E’ inevitabile ma ogni volta che succede una tragedia così penso ai tanti amici che chi per scelta e chi perchè senza scelta hanno preso la via dell’estero. E ogni volta involontariamente sovrappongo le foto tra chi non ho mai conosciuto ma nella tragedia mi sembra molto vicino e chi invece conosco benissimo anche se vive ugualmente lontano.

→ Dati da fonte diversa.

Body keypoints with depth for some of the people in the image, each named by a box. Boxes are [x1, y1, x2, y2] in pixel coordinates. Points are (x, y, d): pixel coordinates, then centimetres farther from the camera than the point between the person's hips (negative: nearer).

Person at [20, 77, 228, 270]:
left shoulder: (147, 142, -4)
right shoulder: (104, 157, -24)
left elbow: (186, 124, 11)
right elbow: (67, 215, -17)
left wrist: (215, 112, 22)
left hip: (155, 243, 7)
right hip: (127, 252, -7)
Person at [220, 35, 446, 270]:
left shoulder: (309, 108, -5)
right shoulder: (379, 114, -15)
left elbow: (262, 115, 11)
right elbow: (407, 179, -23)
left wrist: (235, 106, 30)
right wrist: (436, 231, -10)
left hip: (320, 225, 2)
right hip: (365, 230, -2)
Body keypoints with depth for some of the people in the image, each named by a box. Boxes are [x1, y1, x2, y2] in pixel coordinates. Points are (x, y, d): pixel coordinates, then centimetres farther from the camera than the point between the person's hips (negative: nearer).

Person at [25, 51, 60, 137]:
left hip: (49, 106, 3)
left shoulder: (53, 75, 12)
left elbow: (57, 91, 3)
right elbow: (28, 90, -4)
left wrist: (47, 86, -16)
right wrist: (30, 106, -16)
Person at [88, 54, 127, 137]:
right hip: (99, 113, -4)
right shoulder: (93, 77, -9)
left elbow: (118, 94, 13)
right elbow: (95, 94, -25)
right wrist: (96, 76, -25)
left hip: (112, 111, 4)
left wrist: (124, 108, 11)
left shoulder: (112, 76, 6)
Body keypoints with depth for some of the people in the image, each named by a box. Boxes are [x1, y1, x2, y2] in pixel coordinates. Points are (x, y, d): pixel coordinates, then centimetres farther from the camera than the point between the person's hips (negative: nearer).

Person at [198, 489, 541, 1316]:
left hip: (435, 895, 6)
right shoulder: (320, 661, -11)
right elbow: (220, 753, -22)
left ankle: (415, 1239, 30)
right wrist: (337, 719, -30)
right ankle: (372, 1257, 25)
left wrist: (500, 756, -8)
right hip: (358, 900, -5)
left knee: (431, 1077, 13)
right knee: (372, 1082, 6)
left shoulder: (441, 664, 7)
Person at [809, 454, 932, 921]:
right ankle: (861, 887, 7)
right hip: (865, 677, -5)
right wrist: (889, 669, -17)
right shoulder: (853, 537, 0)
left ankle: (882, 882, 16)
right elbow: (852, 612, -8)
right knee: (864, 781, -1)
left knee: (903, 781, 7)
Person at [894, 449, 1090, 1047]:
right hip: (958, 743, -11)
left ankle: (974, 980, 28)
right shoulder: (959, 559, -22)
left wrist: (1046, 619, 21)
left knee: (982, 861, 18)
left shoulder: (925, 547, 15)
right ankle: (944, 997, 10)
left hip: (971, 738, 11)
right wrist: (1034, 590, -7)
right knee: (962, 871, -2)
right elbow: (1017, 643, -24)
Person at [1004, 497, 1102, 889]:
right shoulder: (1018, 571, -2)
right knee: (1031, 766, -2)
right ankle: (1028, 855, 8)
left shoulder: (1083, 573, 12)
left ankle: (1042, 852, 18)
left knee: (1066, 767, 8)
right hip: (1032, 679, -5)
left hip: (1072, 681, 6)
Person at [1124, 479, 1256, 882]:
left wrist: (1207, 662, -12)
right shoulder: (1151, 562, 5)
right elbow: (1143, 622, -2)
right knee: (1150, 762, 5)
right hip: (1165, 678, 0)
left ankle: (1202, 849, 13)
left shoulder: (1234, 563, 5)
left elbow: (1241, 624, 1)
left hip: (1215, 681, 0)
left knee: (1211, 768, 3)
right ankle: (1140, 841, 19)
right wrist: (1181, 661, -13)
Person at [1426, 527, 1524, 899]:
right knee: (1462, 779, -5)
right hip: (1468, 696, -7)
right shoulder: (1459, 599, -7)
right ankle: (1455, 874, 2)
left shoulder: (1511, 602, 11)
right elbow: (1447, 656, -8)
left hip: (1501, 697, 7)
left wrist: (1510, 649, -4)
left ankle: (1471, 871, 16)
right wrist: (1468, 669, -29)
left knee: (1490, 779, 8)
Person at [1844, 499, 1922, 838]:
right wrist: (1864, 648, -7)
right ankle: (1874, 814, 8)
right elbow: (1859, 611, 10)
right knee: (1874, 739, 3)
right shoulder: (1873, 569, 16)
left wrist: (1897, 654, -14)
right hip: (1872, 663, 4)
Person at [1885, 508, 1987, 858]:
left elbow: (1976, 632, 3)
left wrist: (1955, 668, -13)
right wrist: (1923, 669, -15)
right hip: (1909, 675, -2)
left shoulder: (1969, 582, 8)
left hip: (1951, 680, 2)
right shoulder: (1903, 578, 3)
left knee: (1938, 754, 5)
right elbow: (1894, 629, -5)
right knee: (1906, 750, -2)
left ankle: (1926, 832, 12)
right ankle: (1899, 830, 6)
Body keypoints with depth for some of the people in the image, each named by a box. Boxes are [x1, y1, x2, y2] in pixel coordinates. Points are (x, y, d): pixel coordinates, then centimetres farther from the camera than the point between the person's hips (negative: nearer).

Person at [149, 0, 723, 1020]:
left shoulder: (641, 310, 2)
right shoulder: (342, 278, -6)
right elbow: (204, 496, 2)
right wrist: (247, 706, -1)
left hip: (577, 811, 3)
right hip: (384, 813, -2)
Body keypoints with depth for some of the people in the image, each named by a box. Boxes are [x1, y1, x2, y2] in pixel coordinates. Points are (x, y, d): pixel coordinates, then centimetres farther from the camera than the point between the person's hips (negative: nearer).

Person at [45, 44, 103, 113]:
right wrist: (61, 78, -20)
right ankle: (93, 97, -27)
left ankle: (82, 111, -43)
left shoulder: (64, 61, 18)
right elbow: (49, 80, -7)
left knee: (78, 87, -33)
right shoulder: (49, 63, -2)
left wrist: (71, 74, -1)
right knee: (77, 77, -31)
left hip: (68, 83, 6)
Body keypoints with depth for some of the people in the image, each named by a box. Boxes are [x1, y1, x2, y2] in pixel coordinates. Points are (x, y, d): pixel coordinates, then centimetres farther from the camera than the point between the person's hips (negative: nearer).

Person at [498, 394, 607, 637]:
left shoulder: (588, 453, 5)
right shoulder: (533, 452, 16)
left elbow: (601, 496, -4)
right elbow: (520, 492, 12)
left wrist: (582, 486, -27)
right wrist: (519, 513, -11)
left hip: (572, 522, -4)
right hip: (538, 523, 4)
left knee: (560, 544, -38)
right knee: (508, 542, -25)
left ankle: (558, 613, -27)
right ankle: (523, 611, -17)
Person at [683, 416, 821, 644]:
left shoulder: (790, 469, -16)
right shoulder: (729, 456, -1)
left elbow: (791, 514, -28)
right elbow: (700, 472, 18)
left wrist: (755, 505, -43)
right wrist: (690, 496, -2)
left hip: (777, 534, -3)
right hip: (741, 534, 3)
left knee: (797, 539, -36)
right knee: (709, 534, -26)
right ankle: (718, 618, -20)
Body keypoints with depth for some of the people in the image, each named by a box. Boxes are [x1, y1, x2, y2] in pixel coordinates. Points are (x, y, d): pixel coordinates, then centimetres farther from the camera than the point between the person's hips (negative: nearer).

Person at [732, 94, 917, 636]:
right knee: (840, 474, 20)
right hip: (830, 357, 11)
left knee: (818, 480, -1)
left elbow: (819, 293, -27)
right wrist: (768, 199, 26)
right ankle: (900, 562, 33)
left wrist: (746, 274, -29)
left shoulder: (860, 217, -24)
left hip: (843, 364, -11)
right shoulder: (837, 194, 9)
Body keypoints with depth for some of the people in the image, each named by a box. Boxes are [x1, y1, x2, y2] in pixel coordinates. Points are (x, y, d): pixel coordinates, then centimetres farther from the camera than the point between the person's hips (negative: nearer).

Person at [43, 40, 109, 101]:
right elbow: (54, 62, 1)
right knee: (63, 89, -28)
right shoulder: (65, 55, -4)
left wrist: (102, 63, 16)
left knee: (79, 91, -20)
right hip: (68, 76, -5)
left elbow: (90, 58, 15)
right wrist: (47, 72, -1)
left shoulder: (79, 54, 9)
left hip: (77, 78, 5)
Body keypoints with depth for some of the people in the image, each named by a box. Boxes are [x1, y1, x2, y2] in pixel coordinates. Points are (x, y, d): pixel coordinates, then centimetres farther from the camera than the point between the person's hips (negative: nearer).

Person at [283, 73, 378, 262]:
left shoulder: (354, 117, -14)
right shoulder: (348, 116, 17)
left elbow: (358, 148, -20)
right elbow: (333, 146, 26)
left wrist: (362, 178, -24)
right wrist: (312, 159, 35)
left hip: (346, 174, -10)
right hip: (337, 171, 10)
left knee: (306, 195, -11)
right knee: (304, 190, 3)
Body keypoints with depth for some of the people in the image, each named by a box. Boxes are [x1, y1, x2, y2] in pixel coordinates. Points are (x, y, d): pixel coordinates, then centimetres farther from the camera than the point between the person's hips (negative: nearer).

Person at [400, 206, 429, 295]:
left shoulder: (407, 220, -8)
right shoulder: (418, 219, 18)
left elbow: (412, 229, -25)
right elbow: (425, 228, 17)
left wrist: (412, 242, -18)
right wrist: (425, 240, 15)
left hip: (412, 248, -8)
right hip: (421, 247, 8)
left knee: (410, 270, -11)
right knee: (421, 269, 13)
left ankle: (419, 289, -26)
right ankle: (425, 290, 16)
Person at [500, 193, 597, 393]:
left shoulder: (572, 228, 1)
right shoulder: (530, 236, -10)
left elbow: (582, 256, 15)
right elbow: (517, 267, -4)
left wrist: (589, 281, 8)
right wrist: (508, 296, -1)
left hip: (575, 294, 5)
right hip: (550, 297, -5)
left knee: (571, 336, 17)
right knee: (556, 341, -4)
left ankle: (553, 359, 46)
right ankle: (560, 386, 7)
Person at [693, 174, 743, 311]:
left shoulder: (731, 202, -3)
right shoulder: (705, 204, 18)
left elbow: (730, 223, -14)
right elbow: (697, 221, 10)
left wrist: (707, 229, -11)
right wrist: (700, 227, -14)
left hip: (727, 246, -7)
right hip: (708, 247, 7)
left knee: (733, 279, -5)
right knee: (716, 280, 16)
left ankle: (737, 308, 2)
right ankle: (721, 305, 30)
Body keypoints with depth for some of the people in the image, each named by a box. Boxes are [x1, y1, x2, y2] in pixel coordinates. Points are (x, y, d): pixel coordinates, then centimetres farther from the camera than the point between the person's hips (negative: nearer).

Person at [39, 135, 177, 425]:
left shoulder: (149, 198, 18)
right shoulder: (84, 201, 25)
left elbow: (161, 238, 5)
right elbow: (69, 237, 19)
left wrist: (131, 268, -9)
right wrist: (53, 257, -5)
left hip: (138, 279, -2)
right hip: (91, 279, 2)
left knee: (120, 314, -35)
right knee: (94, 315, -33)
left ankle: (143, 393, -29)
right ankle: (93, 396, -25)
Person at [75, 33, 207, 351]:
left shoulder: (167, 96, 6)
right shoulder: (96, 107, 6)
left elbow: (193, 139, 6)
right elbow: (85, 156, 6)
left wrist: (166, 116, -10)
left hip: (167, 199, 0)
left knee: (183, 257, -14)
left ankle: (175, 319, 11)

E’ sbagliato e non è così ma a me Marco e Gloria sembra di conoscerli da sempre: sembra di percepire le insicurezze dell’età, il sentimento di abbandono per tutta una generazione, la voglia di stare insieme nel reciproco affetto nonostante tutto e la ricerca intima di un proprio posto dentro una qualche società. E’ una delle tante storie delle nostre generazioni, perchè non sono più solo una ma iniziano ad essere diverse; quelle storie che forse dovremmo raccontarci di più tra di noi, con la crudeltà della realtà e senza retorica, per quel che sono. E dovremmo essere schietti e lucidi anche per analizzare i compromessi e i ritmi di lavoro sopportati da chi un posto ce lo ha, ma è costretto a vivere per lavorare con più ore lavorate che quelle che si trovano su quadrante di un orologio. Forse dovremmo parlarci di più, forse dovremmo fare qualcosa in più per definirci, per avere consapevolezza di cosa siamo, di quanti siamo, per capire cosa è giusto e sbagliato, per rivedicare tutti insieme un futuro degno, uno migliore,qui e non altrove. Lo dico da persona conscia di essere nel segmento dei più fortunati tra i miei coetanei ma che prova un’ immensa rabbia per come questo Paese sta trattando da anni la più istruita, e forse quella con maggior potenziale tra tutte, generazione della storia della nostra nazione.
Forse ad una certa dovremmo dire basta e riprenderci in un qualche modo un presente per cui vale la pena faticare, senza eccessi, e che ci permetta di progettare un futuro e che sia un futuro degno.
Non so come e quando, ma dovremo farlo forse anche per ricordare quelli come Marco e Gloria che ora non posso più.